There is an ever increasing demand for speech synthesis (TTS) technology in various applications including e-mail reading, information access over the web, tutorial and language-teaching applications, and in assistive technology for users with various handicaps. Invariably, an application that was developed with a particular TTS system A cannot be ported, without a fair amount of additional work, to a new TTS system B, for the simple reason that the tag set used to control system A is completely different from those used to control system B. The large variety of tagsets used by TTS systems are thus a problem for the expanded use of this technology since developers are often unwilling to expend effort porting their applications to a new TTS system, even if the new system in question is of demonstrably higher quality than the one they are currently using.

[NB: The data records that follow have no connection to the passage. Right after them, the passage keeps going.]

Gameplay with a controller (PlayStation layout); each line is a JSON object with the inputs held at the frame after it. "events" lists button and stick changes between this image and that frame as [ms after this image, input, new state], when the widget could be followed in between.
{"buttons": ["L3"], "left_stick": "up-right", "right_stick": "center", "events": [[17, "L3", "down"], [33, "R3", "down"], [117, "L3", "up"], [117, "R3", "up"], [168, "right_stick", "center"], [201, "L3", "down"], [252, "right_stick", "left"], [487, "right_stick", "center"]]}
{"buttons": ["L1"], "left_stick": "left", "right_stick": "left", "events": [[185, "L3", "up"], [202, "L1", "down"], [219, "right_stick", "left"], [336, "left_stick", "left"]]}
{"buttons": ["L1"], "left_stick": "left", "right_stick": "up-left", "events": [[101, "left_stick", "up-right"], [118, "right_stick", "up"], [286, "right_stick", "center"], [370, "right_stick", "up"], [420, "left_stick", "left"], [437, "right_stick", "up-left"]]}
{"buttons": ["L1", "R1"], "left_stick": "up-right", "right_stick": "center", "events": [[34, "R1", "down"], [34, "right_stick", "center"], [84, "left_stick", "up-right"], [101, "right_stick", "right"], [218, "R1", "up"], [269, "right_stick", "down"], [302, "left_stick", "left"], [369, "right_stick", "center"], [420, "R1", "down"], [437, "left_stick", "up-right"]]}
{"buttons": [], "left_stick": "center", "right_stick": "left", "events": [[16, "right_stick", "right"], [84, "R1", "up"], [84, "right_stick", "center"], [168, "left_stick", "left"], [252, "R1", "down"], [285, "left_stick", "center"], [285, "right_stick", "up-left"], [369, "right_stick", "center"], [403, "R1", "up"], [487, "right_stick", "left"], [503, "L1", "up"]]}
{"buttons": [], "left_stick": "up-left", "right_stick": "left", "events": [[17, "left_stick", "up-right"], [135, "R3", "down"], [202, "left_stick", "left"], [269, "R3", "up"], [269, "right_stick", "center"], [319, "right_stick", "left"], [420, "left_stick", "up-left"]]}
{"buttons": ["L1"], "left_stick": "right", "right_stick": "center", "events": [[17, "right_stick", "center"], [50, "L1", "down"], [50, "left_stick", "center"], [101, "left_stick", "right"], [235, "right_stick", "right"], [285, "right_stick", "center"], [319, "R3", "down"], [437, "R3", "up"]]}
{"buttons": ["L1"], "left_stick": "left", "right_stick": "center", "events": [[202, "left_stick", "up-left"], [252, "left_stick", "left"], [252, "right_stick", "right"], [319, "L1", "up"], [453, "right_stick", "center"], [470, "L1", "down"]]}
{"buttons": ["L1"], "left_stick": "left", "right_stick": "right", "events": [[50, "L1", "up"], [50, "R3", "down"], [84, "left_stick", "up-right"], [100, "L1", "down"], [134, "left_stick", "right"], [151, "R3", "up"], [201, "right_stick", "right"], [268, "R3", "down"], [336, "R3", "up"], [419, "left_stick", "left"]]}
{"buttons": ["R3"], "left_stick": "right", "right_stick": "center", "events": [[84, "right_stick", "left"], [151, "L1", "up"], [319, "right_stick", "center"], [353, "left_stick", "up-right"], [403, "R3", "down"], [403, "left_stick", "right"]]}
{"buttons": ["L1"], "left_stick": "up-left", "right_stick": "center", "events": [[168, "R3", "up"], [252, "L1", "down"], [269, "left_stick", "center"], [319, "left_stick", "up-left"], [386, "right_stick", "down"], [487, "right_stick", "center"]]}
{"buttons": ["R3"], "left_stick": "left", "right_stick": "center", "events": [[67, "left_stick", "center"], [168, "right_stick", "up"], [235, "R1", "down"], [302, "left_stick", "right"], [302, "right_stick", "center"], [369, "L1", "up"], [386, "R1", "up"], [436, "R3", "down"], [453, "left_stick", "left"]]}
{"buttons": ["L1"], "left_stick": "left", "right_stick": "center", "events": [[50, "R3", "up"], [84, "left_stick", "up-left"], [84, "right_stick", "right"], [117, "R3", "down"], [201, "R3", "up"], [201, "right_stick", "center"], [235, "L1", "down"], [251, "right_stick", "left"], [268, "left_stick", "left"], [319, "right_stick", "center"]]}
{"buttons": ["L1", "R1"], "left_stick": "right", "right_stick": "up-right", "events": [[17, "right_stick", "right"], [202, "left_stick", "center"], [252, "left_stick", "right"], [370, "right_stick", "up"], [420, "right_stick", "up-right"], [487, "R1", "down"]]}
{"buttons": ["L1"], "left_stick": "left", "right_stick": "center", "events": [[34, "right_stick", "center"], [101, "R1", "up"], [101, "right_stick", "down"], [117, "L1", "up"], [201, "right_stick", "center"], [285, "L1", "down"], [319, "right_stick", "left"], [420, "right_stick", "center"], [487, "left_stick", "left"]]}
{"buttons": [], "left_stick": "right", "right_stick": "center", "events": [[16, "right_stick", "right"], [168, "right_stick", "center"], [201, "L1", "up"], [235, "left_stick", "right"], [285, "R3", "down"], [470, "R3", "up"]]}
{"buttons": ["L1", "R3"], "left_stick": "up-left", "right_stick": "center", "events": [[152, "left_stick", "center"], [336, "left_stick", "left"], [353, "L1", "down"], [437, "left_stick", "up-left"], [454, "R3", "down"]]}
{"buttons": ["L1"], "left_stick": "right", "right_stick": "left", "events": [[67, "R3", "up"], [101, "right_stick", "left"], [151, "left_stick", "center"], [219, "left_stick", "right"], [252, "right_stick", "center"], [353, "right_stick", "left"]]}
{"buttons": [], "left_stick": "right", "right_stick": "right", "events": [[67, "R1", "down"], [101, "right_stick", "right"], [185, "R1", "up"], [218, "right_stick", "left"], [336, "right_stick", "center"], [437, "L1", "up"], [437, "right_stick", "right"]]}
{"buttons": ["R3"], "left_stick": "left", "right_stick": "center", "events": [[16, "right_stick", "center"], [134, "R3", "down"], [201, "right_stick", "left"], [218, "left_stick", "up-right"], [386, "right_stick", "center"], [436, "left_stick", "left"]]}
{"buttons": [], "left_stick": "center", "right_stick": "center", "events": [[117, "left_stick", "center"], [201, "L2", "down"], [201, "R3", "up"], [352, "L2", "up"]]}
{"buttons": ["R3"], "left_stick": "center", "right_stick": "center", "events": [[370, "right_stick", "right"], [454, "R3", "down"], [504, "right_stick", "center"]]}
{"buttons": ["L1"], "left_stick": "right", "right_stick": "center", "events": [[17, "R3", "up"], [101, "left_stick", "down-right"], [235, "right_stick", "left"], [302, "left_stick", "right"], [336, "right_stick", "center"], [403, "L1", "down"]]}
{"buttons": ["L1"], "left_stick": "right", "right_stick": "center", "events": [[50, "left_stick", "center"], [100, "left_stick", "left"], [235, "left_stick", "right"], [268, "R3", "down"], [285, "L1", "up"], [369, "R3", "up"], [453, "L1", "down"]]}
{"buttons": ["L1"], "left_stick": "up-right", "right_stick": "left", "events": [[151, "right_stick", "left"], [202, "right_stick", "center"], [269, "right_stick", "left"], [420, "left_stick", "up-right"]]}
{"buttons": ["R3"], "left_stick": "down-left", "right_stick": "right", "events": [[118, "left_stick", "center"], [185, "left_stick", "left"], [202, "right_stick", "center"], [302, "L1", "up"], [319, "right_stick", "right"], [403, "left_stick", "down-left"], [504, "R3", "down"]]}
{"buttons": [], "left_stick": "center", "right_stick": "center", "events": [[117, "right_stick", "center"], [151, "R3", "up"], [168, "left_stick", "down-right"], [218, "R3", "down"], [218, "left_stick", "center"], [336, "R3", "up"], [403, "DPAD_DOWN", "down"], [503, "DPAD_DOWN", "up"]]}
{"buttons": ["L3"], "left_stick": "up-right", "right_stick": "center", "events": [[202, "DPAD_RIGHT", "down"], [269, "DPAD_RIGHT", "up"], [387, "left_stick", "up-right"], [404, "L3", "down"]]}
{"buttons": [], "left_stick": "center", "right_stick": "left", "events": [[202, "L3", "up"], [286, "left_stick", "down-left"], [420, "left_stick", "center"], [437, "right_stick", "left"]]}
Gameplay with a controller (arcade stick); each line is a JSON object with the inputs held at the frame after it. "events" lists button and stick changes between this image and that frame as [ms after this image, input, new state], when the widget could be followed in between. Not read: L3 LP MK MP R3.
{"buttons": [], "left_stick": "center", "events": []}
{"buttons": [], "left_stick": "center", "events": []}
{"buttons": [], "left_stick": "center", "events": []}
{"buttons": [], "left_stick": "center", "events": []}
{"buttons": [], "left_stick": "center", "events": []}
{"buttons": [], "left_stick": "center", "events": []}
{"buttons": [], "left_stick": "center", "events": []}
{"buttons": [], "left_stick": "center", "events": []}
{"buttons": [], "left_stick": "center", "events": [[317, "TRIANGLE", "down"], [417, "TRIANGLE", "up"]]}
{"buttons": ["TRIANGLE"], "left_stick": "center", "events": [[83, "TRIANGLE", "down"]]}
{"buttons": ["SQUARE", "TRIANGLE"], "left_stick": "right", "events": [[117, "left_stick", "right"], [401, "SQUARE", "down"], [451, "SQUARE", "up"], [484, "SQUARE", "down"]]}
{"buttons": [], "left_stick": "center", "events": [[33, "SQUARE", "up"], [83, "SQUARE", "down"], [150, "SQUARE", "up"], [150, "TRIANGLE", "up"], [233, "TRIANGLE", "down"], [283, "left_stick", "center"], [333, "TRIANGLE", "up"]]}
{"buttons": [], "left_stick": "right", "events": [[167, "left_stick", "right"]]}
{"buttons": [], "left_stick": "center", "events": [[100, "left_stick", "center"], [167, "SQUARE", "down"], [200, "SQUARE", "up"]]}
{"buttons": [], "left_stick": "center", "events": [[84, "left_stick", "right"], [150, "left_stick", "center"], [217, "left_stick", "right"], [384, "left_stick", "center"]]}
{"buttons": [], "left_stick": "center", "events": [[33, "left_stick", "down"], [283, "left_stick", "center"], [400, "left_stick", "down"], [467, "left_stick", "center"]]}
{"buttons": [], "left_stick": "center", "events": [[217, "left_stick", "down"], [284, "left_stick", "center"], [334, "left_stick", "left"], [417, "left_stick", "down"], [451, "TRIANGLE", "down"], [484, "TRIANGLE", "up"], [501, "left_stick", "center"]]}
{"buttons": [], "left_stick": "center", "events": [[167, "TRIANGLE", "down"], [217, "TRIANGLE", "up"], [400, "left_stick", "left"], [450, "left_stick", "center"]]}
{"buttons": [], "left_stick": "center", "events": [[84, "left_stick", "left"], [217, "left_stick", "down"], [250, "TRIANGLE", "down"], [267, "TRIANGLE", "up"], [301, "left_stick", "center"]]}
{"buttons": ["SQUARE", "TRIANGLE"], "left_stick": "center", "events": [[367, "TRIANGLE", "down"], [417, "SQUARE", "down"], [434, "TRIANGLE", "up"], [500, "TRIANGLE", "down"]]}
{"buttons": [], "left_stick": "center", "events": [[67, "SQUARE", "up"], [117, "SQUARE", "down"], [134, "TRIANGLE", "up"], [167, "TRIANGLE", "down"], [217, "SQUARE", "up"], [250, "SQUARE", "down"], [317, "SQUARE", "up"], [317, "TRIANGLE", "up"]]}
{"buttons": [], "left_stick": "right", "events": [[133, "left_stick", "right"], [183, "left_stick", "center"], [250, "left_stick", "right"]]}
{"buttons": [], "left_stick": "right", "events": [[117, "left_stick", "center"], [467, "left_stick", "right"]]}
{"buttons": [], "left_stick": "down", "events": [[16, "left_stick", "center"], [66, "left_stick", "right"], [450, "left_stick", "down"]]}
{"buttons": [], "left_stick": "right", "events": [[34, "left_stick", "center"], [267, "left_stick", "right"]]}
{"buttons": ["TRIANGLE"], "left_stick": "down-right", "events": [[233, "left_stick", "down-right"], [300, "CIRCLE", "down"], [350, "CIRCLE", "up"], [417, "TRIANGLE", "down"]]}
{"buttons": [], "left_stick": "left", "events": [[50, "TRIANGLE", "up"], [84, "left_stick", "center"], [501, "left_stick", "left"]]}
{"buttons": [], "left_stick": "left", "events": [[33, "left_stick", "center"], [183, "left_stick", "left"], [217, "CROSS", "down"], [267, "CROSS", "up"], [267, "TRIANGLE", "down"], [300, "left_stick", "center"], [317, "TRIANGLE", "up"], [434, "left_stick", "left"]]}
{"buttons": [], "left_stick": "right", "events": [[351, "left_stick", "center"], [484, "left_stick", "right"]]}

SABLE is an XML (Extensible Markup Language)/SGML (Standard Generalized Markup Language)-based [2,1] markup scheme for text-to-speech synthesis, developed to address the need for a common TTS control paradigm. SABLE is based in part on two previous proposals by a subset of the present authors: the Spoken Text Markup Language (STML -- [4]; and see also [6] for an even earlier proposal -- SSML) and the Java Speech Markup Language (JSML -- [5]).
The SABLE markup language is being developed with the following goals in mind:
In both its generality and its coverage, SABLE has many advantages over existing markups such as Microsoft's SAPI [3], or Apple's Speech Manager control set. Whereas the syntax of other schemes is typically ad hoc, SABLE's is based on XML/SGML, a widely-used standard. Secondly, SAPI and other markup schemes provide tags only for speaker directives, not for text description. Text-description information, for example, that a particular boundary in a text corresponds to the end of a line in a table (e.g., <DIV TYPE="x-tl">), can in principle be used by a TTS system to advantage to produce reasonable speech output that marks auditorily the presence of that boundary. One does not necessarily want to have to instruct the synthesizer to use a particular intonation pattern, or to implement the break in a particular fashion: one might prefer simply to mark the presence of the boundary in an abstract way, and assume that the system will do something reasonable with that information. Text-description is explicitly designed to allow that kind of abstract specification.